To tell Apache which users are allowed to access your web pages, you must create two files: .htaccess and .htpasswd. .htaccess defines each realm it covers, lists the path to the .htpasswd file, and lists the users that are allowed access. .htpasswd matches the user name with the password that allow the user to authenticate.
Suppose you have a web server with the document root /usr/home/me/www (because it is a tilde directory on a Unix server), and you want to allow the users "me", "friend" and "coworker" access to your web pages. In the directory /usr/home/me/www you will create a file .htaccess: 
                  vi /usr/home/me/www/.htaccess
The contents of the file should look like this: 
                  AuthName        "Home Directory"

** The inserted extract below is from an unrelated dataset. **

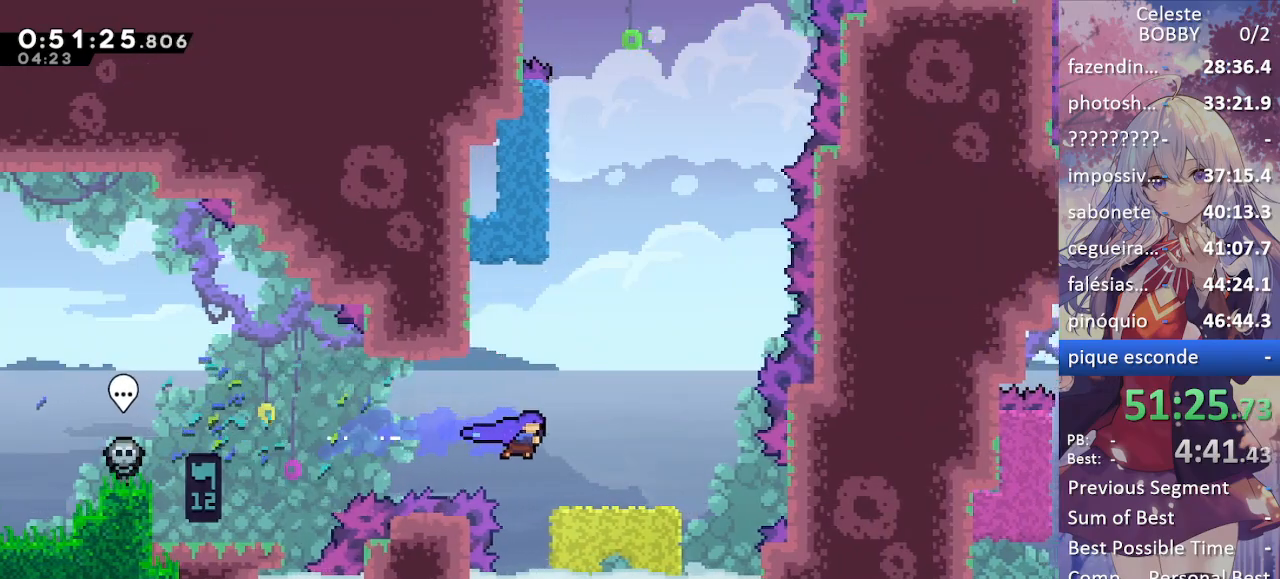
{"keys": [], "events": [[17, "dash", "up"], [167, "grab", "up"], [217, "right", "up"]]}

                  AuthType Basic
                  AuthUserFile /usr/home/me/www/.htpasswd
                  require user me friend coworker

You may change the path for AuthUserFile to any path to which you have write access.
From the command line, type 
                  htpasswd -c /usr/home/me/www/.htpasswd me
                  htpasswd /usr/home/me/www/.htpasswd friend
                  htpasswd /usr/home/me/www/.htpasswd coworker

Congratulations! You now have created user authentication on your Apache server. Please note, however, that the .htaccess file will apply to the directory in which you placed it, and also to any subdirectories! If you wish to lock subdirectories down even more, you will need to create new .htaccess files within those subdirectories. If the users will have the same passwords to access subdirectories, you need not change the AuthUserFile path.